Supplied records:
________________
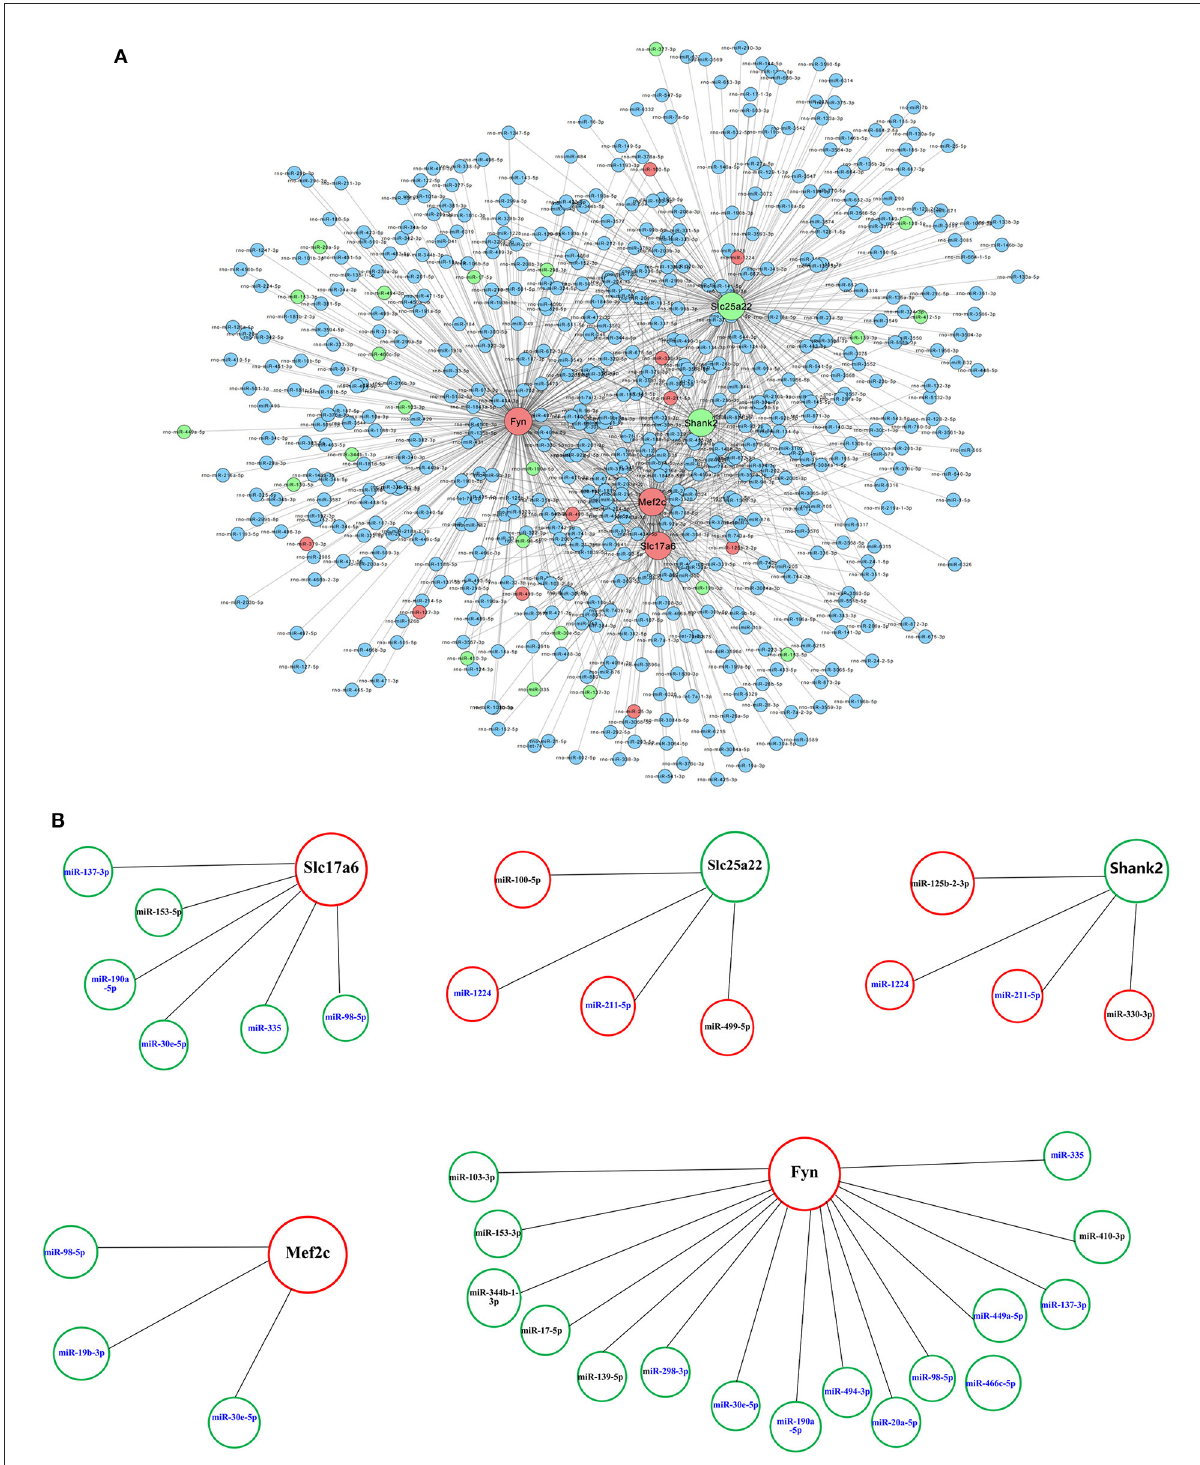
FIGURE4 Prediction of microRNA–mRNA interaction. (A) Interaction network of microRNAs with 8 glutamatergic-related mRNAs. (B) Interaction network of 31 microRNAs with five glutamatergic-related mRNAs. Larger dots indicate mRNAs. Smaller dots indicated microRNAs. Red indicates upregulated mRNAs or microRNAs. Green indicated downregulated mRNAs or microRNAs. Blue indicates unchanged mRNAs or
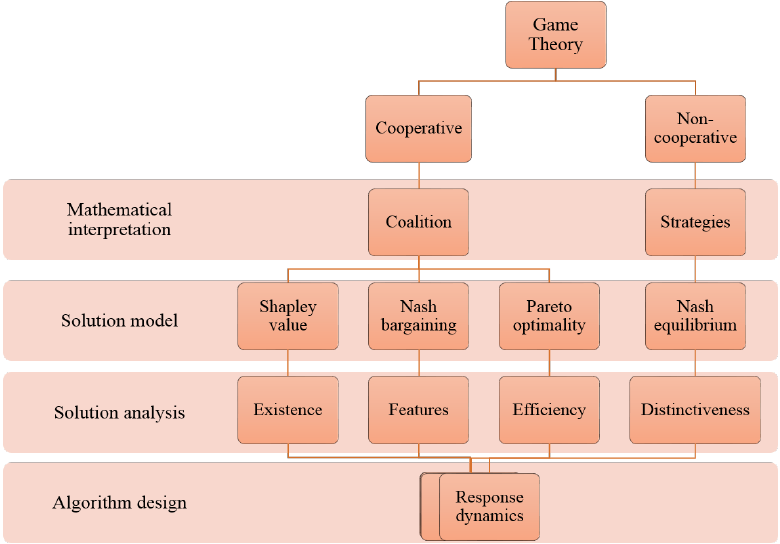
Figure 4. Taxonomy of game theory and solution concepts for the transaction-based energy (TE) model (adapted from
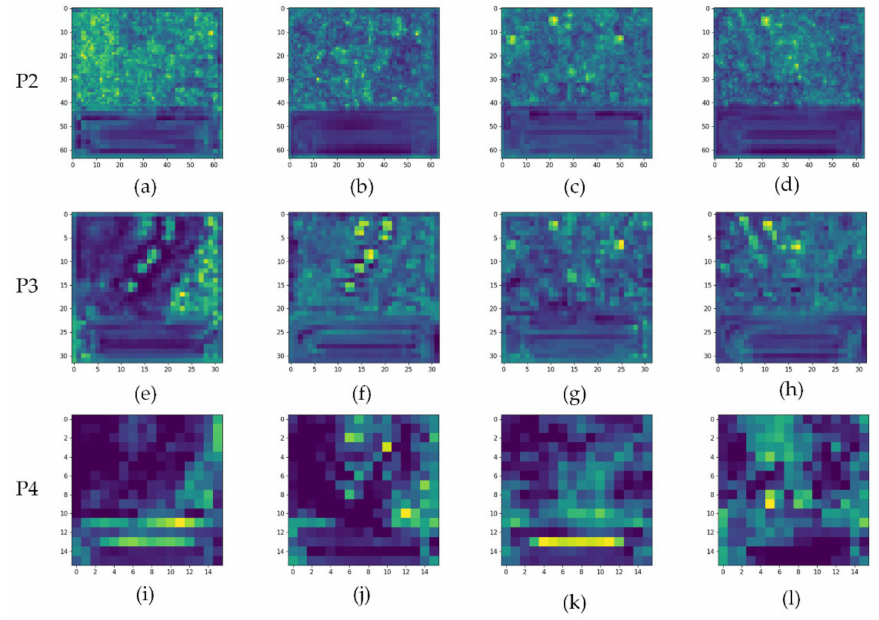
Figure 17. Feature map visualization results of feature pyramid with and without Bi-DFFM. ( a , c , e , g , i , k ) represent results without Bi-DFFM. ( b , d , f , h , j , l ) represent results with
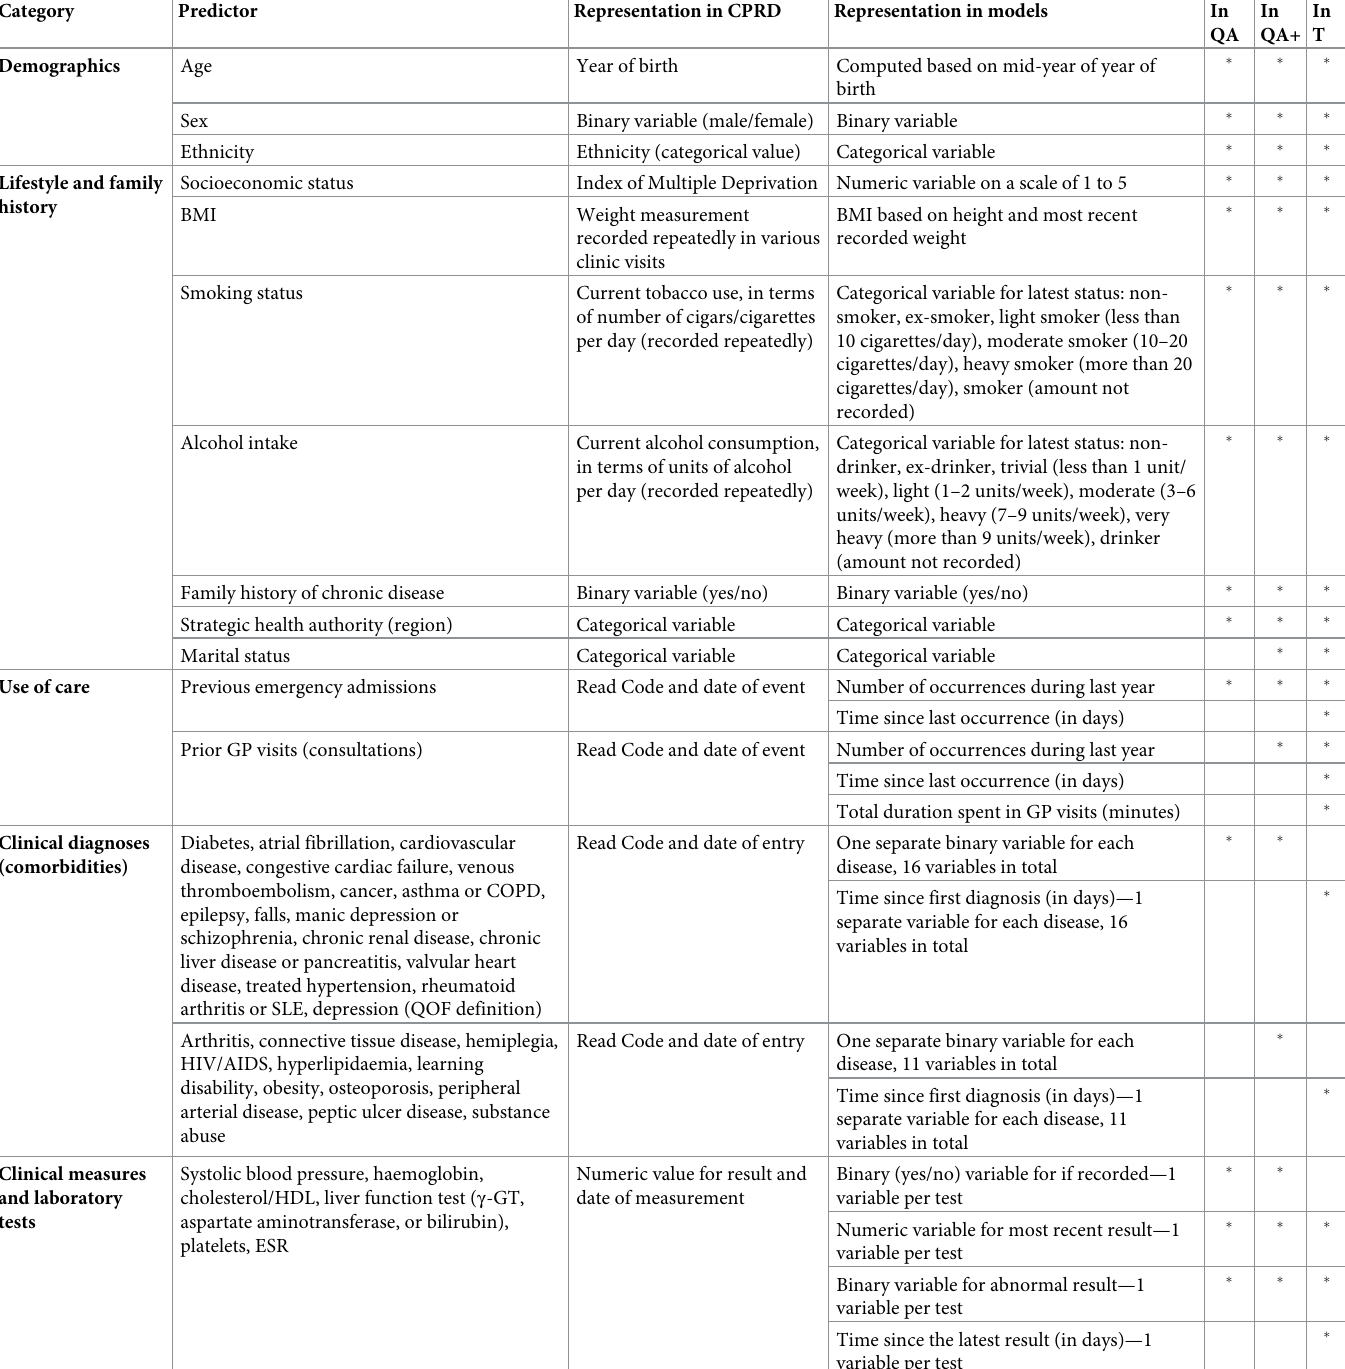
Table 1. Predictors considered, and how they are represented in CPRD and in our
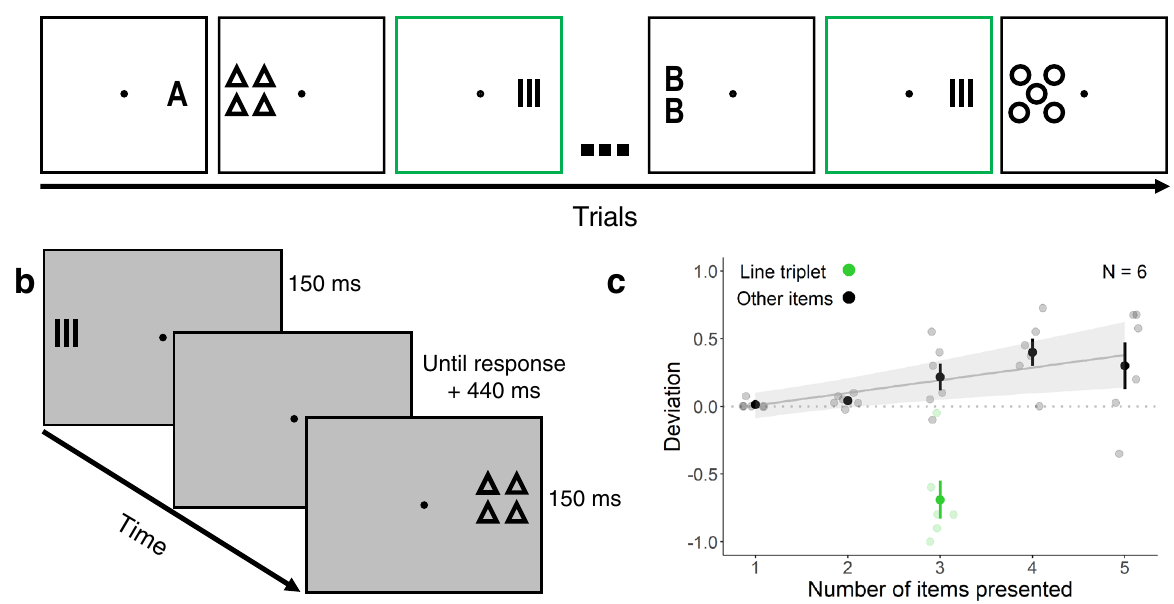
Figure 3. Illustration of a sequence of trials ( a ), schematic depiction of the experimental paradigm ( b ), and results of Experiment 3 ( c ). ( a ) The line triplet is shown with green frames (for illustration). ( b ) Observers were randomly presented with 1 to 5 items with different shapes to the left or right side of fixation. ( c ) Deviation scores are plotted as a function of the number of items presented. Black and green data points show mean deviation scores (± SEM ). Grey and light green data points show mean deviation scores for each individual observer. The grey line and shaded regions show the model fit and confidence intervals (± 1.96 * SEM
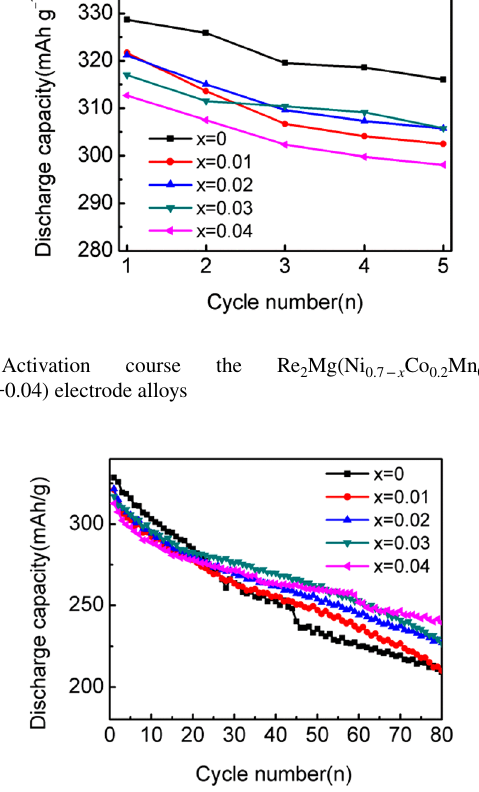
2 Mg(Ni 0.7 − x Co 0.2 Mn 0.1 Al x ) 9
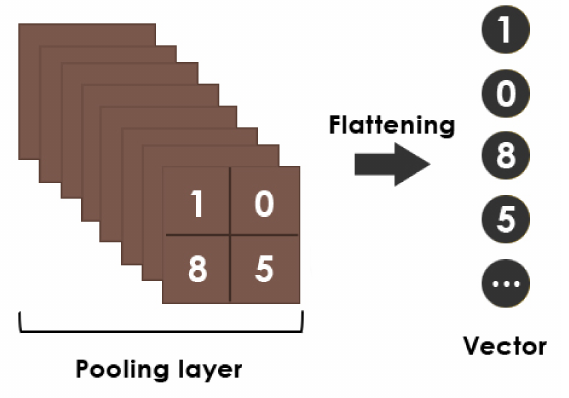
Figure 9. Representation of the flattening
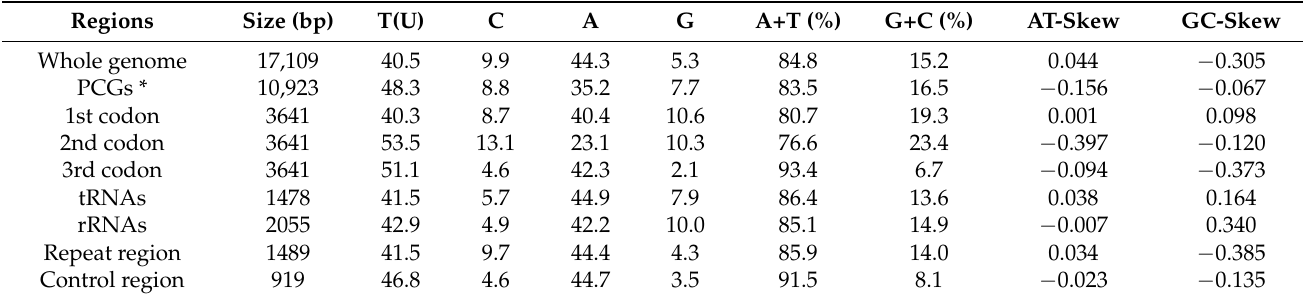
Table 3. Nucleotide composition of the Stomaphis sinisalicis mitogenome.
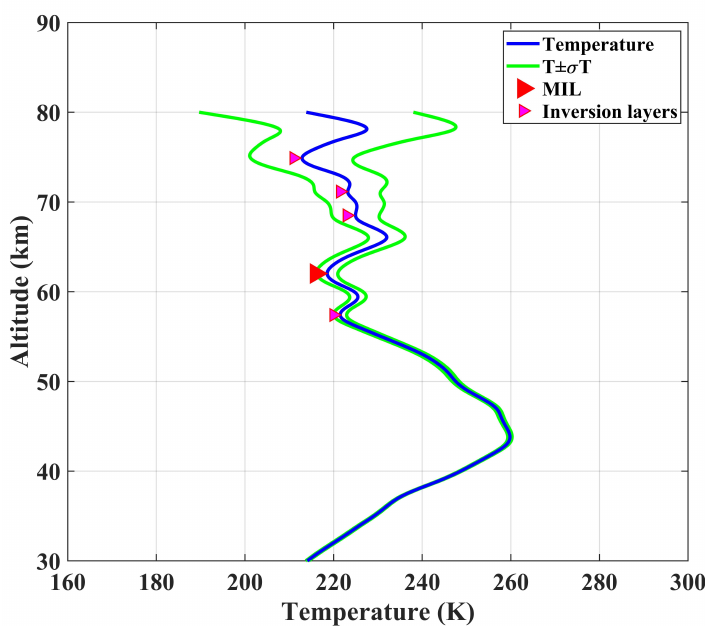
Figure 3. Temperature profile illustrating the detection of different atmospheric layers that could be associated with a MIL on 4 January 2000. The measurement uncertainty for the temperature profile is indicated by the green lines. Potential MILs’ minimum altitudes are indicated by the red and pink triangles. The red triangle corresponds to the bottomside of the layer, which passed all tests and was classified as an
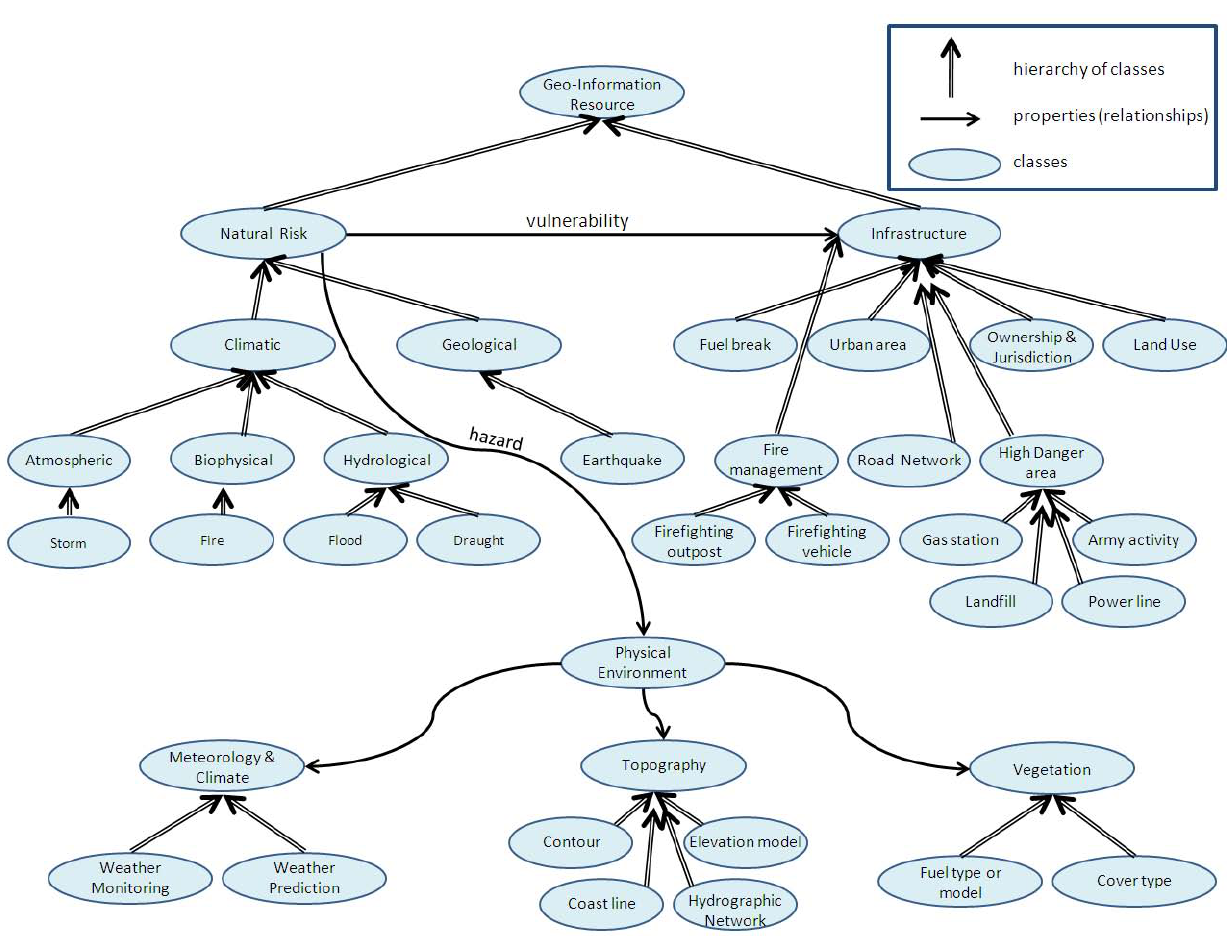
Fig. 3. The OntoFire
________________
Only an exact copy of the entries, with no pictures, is expected as the answer.

FIGURE4 Prediction of microRNA–mRNA interaction. (A) Interaction network of microRNAs with 8 glutamatergic-related mRNAs. (B) Interaction network of 31 microRNAs with five glutamatergic-related mRNAs. Larger dots indicate mRNAs. Smaller dots indicated microRNAs. Red indicates upregulated mRNAs or microRNAs. Green indicated downregulated mRNAs or microRNAs. Blue indicates unchanged mRNAs or
Figure 4. Taxonomy of game theory and solution concepts for the transaction-based energy (TE) model (adapted from
Figure 17. Feature map visualization results of feature pyramid with and without Bi-DFFM. ( a , c , e , g , i , k ) represent results without Bi-DFFM. ( b , d , f , h , j , l ) represent results with
Table 1. Predictors considered, and how they are represented in CPRD and in our
Figure 3. Illustration of a sequence of trials ( a ), schematic depiction of the experimental paradigm ( b ), and results of Experiment 3 ( c ). ( a ) The line triplet is shown with green frames (for illustration). ( b ) Observers were randomly presented with 1 to 5 items with different shapes to the left or right side of fixation. ( c ) Deviation scores are plotted as a function of the number of items presented. Black and green data points show mean deviation scores (± SEM ). Grey and light green data points show mean deviation scores for each individual observer. The grey line and shaded regions show the model fit and confidence intervals (± 1.96 * SEM
2 Mg(Ni 0.7 − x Co 0.2 Mn 0.1 Al x ) 9
Figure 9. Representation of the flattening
Table 3. Nucleotide composition of the Stomaphis sinisalicis mitogenome.
Figure 3. Temperature profile illustrating the detection of different atmospheric layers that could be associated with a MIL on 4 January 2000. The measurement uncertainty for the temperature profile is indicated by the green lines. Potential MILs’ minimum altitudes are indicated by the red and pink triangles. The red triangle corresponds to the bottomside of the layer, which passed all tests and was classified as an
Fig. 3. The OntoFire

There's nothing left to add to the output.